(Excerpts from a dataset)
──────────
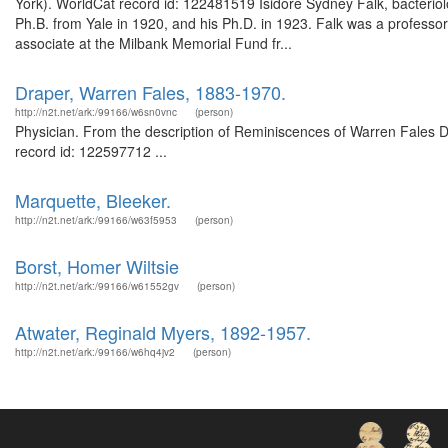
York). WorldCat record id: 122481519 Isidore Sydney Falk, bacteriolo
Ph.B. from Yale in 1920, and his Ph.D. in 1923. Falk was a professor
associate at the Milbank Memorial Fund fr...
Draper, Warren Fales, 1883-1970.
http://n2t.net/ark:/99166/w6sn0vnc
(person)
Physician. From the description of Reminiscences of Warren Fales Dra
record id: 122597712 ...
Marquette, Bleeker.
http://n2t.net/ark:/99166/w63f5953
(person)
Borst, Homer Wiltsie
http://n2t.net/ark:/99166/w61552gv
(person)
Atwater, Reginald Myers, 1892-1957.
http://n2t.net/ark:/99166/w6hq4jv2
(person)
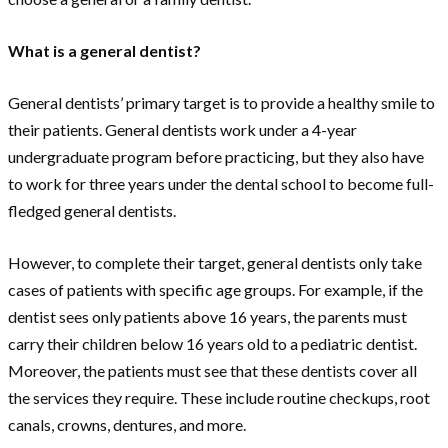
What is a general dentist?
General dentists’ primary target is to provide a healthy smile to
their patients. General dentists work under a 4-year
undergraduate program before practicing, but they also have
to work for three years under the dental school to become full-
fledged general dentists.
However, to complete their target, general dentists only take
cases of patients with specific age groups. For example, if the
dentist sees only patients above 16 years, the parents must
carry their children below 16 years old to a pediatric dentist.
Moreover, the patients must see that these dentists cover all
the services they require. These include routine checkups, root
canals, crowns, dentures, and more.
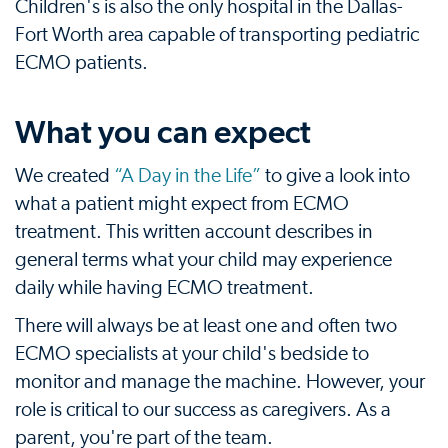
Children's is also the only hospital in the Dallas-
Fort Worth area capable of transporting pediatric
ECMO patients.
What you can expect
We created
“A Day in the Life”
to give a look into
what a patient might expect from ECMO
treatment. This written account describes in
general terms what your child may experience
daily while having ECMO treatment.
There will always be at least one and often two
ECMO specialists at your child's bedside to
monitor and manage the machine. However, your
role is critical to our success as caregivers. As a
parent, you're part of the team.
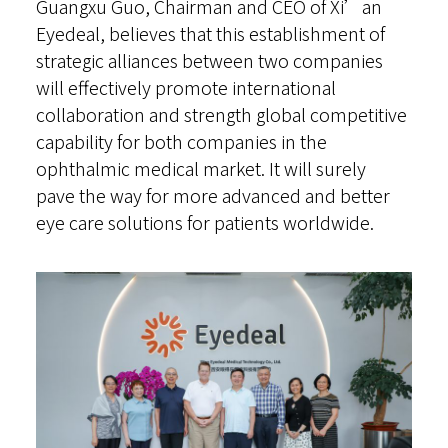
Guangxu Guo, Chairman and CEO of Xi’an
Eyedeal, believes that this establishment of
strategic alliances between two companies
will effectively promote international
collaboration and strength global competitive
capability for both companies in the
ophthalmic medical market. It will surely
pave the way for more advanced and better
eye care solutions for patients worldwide.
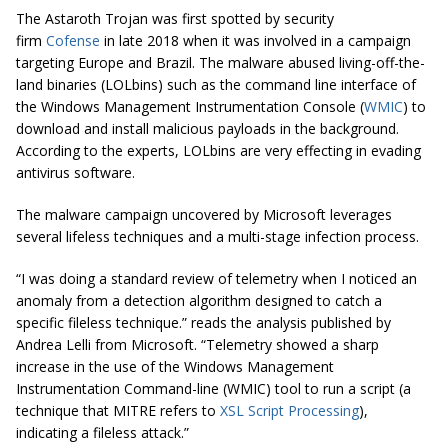
The Astaroth Trojan was first spotted by security
firm
Cofense
in late 2018 when it was involved in a campaign
targeting Europe and Brazil. The malware abused living-off-the-
land binaries (LOLbins) such as the command line interface of
the Windows Management Instrumentation Console (
WMIC
) to
download and install malicious payloads in the background.
According to the experts, LOLbins are very effecting in evading
antivirus software.
The malware campaign uncovered by Microsoft leverages
several lifeless techniques and a multi-stage infection process.
“I was doing a standard review of telemetry when I noticed an
anomaly from a detection algorithm designed to catch a
specific
fileless
technique.” reads the analysis published by
Andrea Lelli from Microsoft. “Telemetry showed a sharp
increase in the use of the Windows Management
Instrumentation Command-line (WMIC) tool to run a script (a
technique that MITRE refers to
XSL Script Processing
),
indicating a
fileless
attack.”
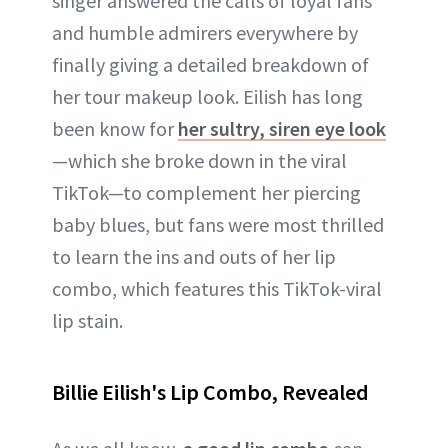
singer answered the calls of loyal fans
and humble admirers everywhere by
finally giving a detailed breakdown of
her tour makeup look. Eilish has long
been know for
her sultry, siren eye look
—which she broke down in the viral
TikTok—to complement her piercing
baby blues, but fans were most thrilled
to learn the ins and outs of her lip
combo, which features this TikTok-viral
lip stain.
Billie Eilish's Lip Combo, Revealed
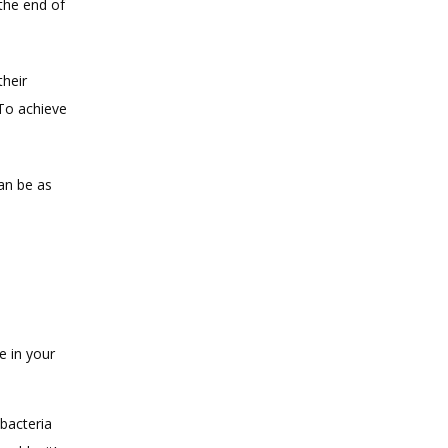
he end of 
heir 
To achieve 
n be as 
e in your 
 bacteria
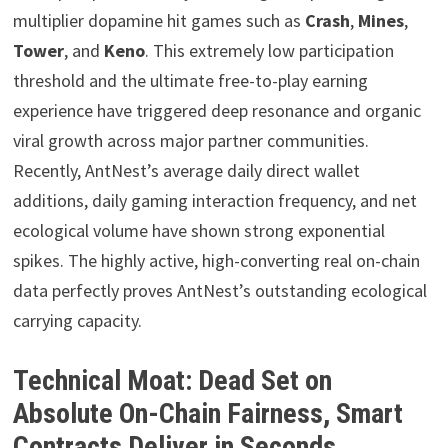
multiplier dopamine hit games such as
Crash
,
Mines
,
Tower
, and
Keno
. This extremely low participation
threshold and the ultimate free-to-play earning
experience have triggered deep resonance and organic
viral growth across major partner communities.
Recently, AntNest’s average daily direct wallet
additions, daily gaming interaction frequency, and net
ecological volume have shown strong exponential
spikes. The highly active, high-converting real on-chain
data perfectly proves AntNest’s outstanding ecological
carrying capacity.
Technical Moat: Dead Set on
Absolute On-Chain Fairness, Smart
Contracts Deliver in Seconds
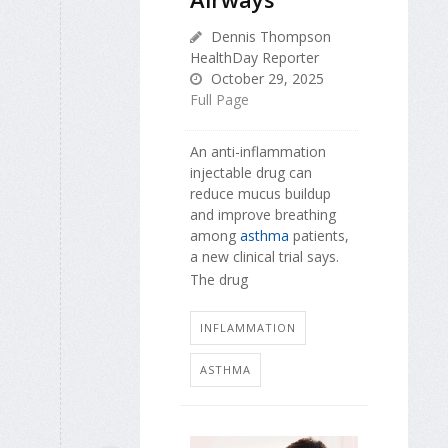
Dennis Thompson
HealthDay Reporter
October 29, 2025
Full Page
An anti-inflammation
injectable drug can
reduce mucus buildup
and improve breathing
among
asthma
patients,
a new clinical trial says.
The drug
INFLAMMATION
ASTHMA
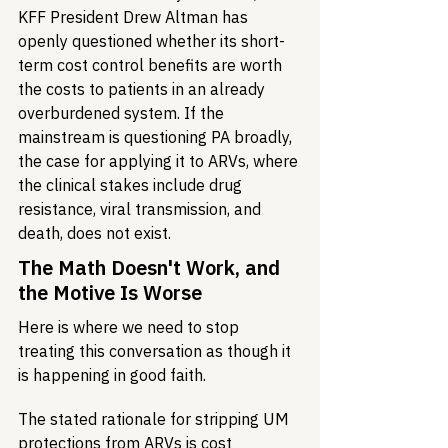
KFF President Drew Altman has 
openly questioned whether its short-
term cost control benefits are worth 
the costs to patients in an already 
overburdened system. If the 
mainstream is questioning PA broadly, 
the case for applying it to ARVs, where 
the clinical stakes include drug 
resistance, viral transmission, and 
death, does not exist.
The Math Doesn't Work, and 
the Motive Is Worse
Here is where we need to stop 
treating this conversation as though it 
is happening in good faith.
The stated rationale for stripping UM 
protections from ARVs is cost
──────────
**Task statement**
From the records above, copy each line that contains the word "your".

**Expected answer**
general terms what your child may experience
ECMO specialists at your child's bedside to
monitor and manage the machine. However, your
e in your 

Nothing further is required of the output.